Assassination method: surveillance drone and a Hellfire missile
Brian Whitaker
Tuesday March 23, 2004
The Guardian
A small, pilotless plane circling above the home of Sheikh Yassin - unseen
in the pre-dawn gloom and almost silent - was the only advance warning that
anyone on the ground might have had.
Far away, the Israeli military studied the night-sight images from the plane
on a TV screen, waiting for the Hamas leader to leave his house on a short,
fateful journey to the mosque.
The few minutes that he spent praying were enough time to call up an Apache
helicopter armed with Hellfire missiles.
As he left the mosque, the drone overhead shone its laser beam on to the
target, guided by the distant Israeli operator at the TV screen.

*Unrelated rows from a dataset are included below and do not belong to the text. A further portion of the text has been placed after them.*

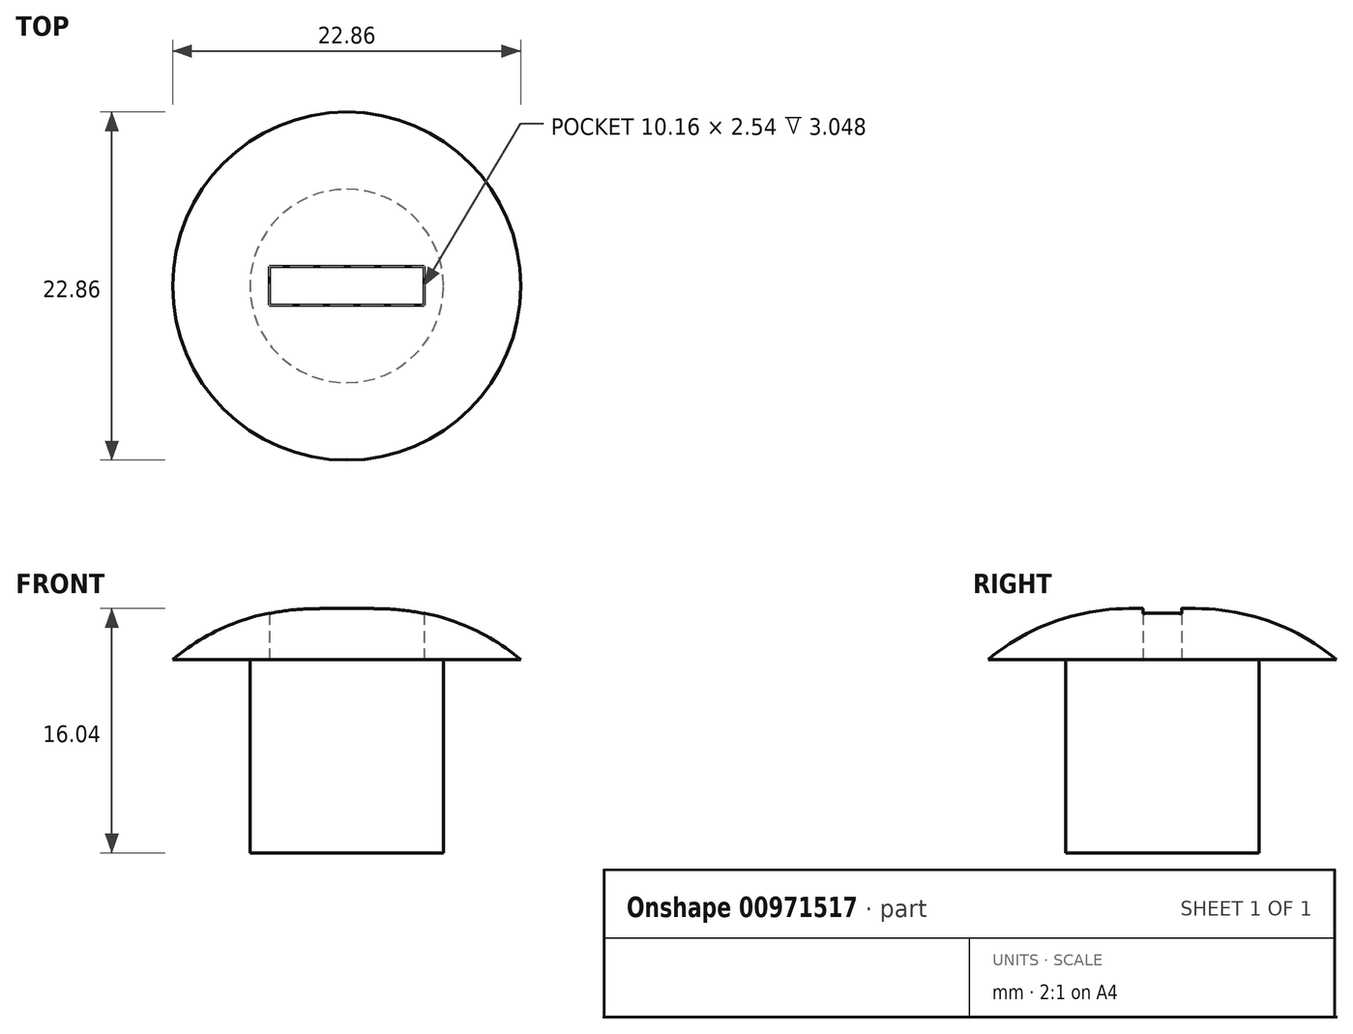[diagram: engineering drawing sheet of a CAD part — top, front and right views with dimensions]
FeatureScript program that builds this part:
annotation { "Feature Type Name" : "Feature", "Feature Type Description" : "" }
export const myFeature = defineFeature(function(context is Context, id is Id, definition is map)
    precondition{}
    {
        {
            var Q0;
            Q0=qCreatedBy(makeId("Front.planeOp"),FACE);
            var sketch = newSketch(context, id + "F0", { "sketchPlane" : qUnion([Q0])});
            skLineSegment(sketch, "E0", {"start": v(0, 0) * mm, "end": v(0, 15.88) * mm});
            skArc(sketch, "E1", {"start": v(11.43, 12.7) * mm, "mid": v(6.06, 15.51) * mm, "end": v(0, 15.88) * mm});
            skLineSegment(sketch, "E2", {"start": v(11.43, 12.7) * mm, "end": v(6.35, 12.7) * mm});
            skLineSegment(sketch, "E3", {"start": v(6.35, 12.7) * mm, "end": v(6.35, 0) * mm});
            skLineSegment(sketch, "E4", {"start": v(6.35, 0) * mm, "end": v(0, 0) * mm});
            skLineSegment(sketch, "E5", {"start": v(0, 15.88) * mm, "end": v(0, -7.29) * mm, "construction": true});
            skSolve(sketch);
        }
        {
            var Q0;
            Q0 = qSketchRegion(id + "F0", true);
            var Q1;
            Q1=sQuery(id+"F0.wireOp",EDGE,"E5");
            revolve(context, id + "F1", {"surfaceOperationType" : NewSurfaceOperationType.NEW, "entities" : qUnion([Q0]), "axis" : qUnion([Q1]), "revolveType" : RevolveType.FULL});
        }
        {
            var Q0;
            Q0=makeQuery(id+"F1.opRevolve","SWEPT_FACE",FACE,{"disambiguationData":[OSD([sQuery(id+"F0.wireOp",EDGE,"E2")])]});
            var sketch = newSketch(context, id + "F2", { "sketchPlane" : qUnion([Q0])});
            skLineSegment(sketch, "E6.bottom", {"start": v(-5.08, -1.27) * mm, "end": v(5.08, -1.27) * mm});
            skLineSegment(sketch, "E6.top", {"start": v(-5.08, 1.27) * mm, "end": v(5.08, 1.27) * mm});
            skLineSegment(sketch, "E6.left", {"start": v(-5.08, -1.27) * mm, "end": v(-5.08, 1.27) * mm});
            skLineSegment(sketch, "E6.right", {"start": v(5.08, -1.27) * mm, "end": v(5.08, 1.27) * mm});
            skPoint(sketch, "E6.middle", {"position": v(0, 0) * mm});
            skSolve(sketch);
        }
        {
            var Q0;
            Q0 = qSketchRegion(id + "F2", true);
            extrude(context, id + "F3", {"entities" : qUnion([Q0]), "operationType" : NewBodyOperationType.REMOVE, "oppositeDirection" : true, "depth" : 25.4 * mm, "offsetDistance" : 25.4 * mm});
        }
    });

Recognising the laser beam by its coded pulses, the helicopter's missile
headed straight for the target.
Although the Israelis are not saying exactly how they hit Sheikh Yassin, a
combined operation using a drone and a helicopter is the most probable
scenario, according to Doug Richardson, editor of Jane's Missiles and
Rockets.
"My guess is that it would be Hellfire," he said. "There have also been
persistent rumours that the Israelis might have been using a version of the
Spike anti-tank missile but the manufacturers, Rafael, say it is not being
used."
Locating the target for assassinations often requires people on the ground -
either undercover Israelis or Palestinian collaborators - but in Sheikh
Yassin's case it was easy: they knew where he lived and could keep watch on
his house from the air.
Another method used by the Israelis to locate their victims is to phone them
at their office. When the victim answers the call a helicopter-launched
missile is aimed directly at his desk.
Sometimes, though, it is the phone itself that explodes. Three years ago, an
Islamic militant in the West Bank town of Jenin died when he inserted a
pre-paid card in a public callbox.
A few years earlier, a Palestinian bombmaker, Yehia Ayyash, known as "the
Engineer", was killed by explosives in his mobile phone.
According to reports at the time, the Israelis made sure he was talking on
the phone then triggered the explosion by remote control from an aircraft.
About a third of suspected militants assassinated by the Israelis have been
killed by missiles fired from aircraft, though rockets that miss their
target can end up killing bystanders by mistake.